Book 'em, Denver: You can take your pick from a whole mountain of inexpensive tomes when the Denver Public Library Friends Annual Used Book Sale opens for business this morning south of the Central Library at 13th Ave. and Acoma St. Inside the sale tents, you'll find a dizzying selection of just about anything that can be squeezed between a front and back cover--mysteries, coffee-table books, artist monographs, cookbooks, kids' storybooks and more, in hardback and paperback editions alike. Amazingly, prices hover around a buck, give or take 50 cents; better books, which include such gems as a 1944 edition of Mark Twain's Life on the Mississippi illustrated by Thomas Hart Benton, might tip the scales at $50. It's a perfect place to get lost for an afternoon. Sale hours are 9:30 a.m. to 5:30 p.m. today through Saturday and 11 a.m. to 4 p.m. Sunday. Call 303-640-6180.

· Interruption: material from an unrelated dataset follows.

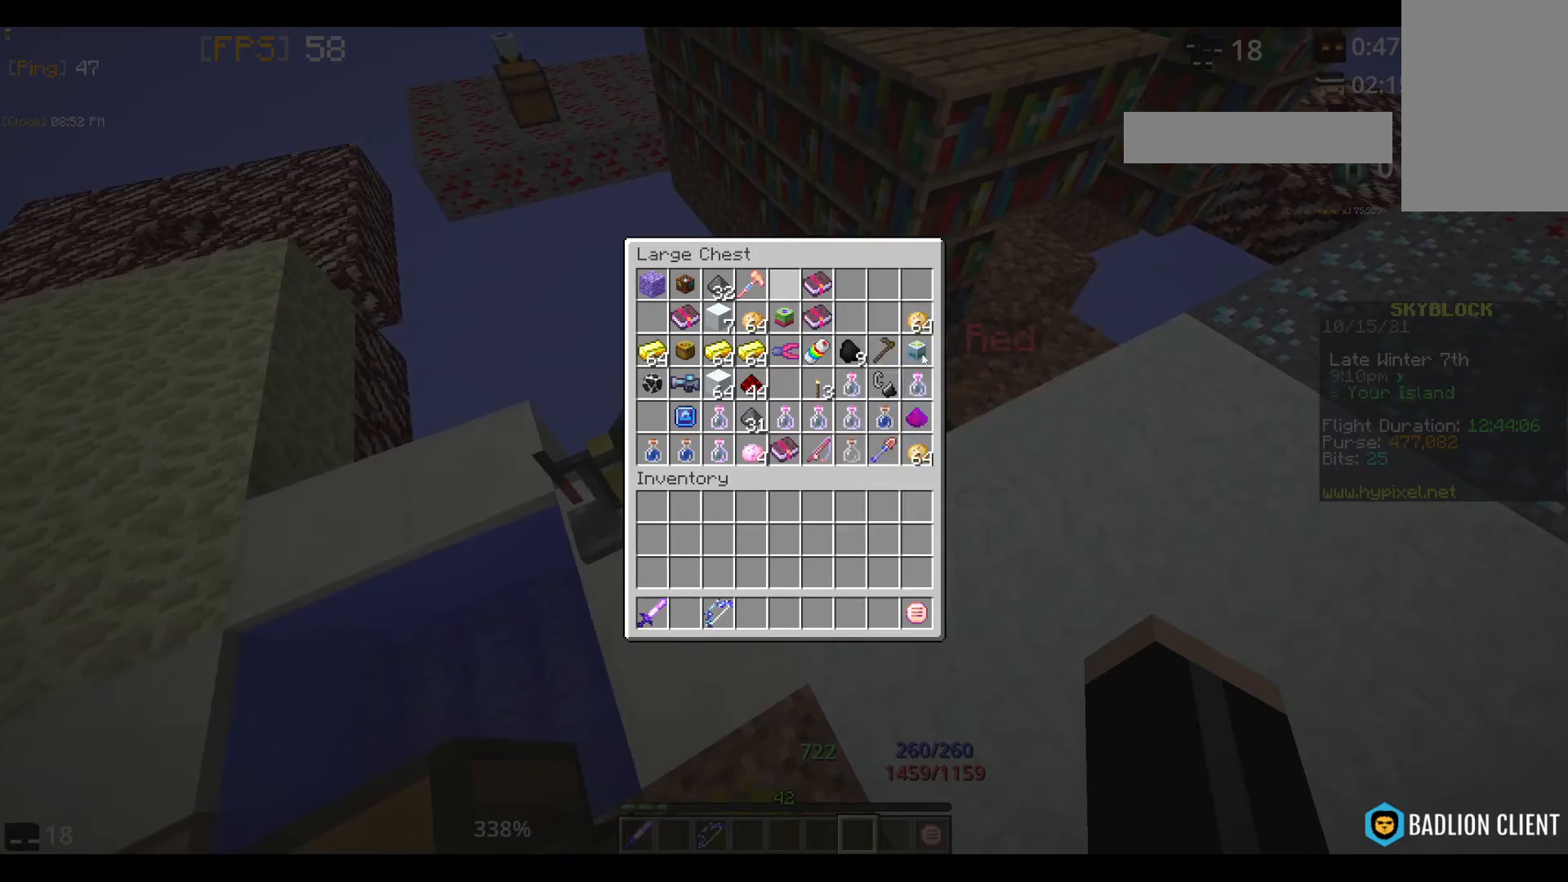
{"keys": [], "mouse": [], "events": []}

The meaning of life? Loudon Wainwright III will tell you wry tonight when he brings his personal and personable songwriting approach to the Denver Botanic Gardens' outdoor amphitheater, 1005 York St. This is the summer's last gardens concert, and tickets are still available. The show begins under the setting sun at 7:15 sharp; for tickets, $19 ($16 DBG members), call 303-777-3836.
Like the sublime Milt Jackson before him, Bobby Hutcherson brings good vibes to everything he does, tripping his mallets over vibraphone and marimba keys with great improvisational skill and a real sense of style. Hutch makes magic with his San Francisco-based quartet tonight at 8 at the Mount Vernon Country Club; a buffet dinner precedes the show at 6. Concert-only admission is $12 (or pay $24.95 for the dinner/concert package); the club is located in the foothills at Exit 254 on I-70. Call 303-525-0616 for reservations.
There's a closet Trekkie lurking inside every one of us, so relax. You'll be among friends at Starcon '98, a round-the-clock sci-fi, horror and fantasy extravaganza that includes all manner of futuristic nonsense, from trivia contests and a collectibles auction to a Klingon Warrior Tournament and the Black Hole, a spinning tunnel that mimics that good old blasting-off sensation. In addition, a handful of celebrities from Star Trek, Battleship Galactica, Buffy the Vampire Slayer and other TV favorites will be on hand to give out autographs. The convention, which takes place at the Holiday Inn DIA, I-70 and Chambers Rd., is sporting a vampire theme this year. Hours are 6 to midnight tonight, 9 a.m. to midnight Saturday and 9 a.m. to 6 p.m. Sunday; various admission packages are available. For details call 303-757-5850 or log on at www.starland.com.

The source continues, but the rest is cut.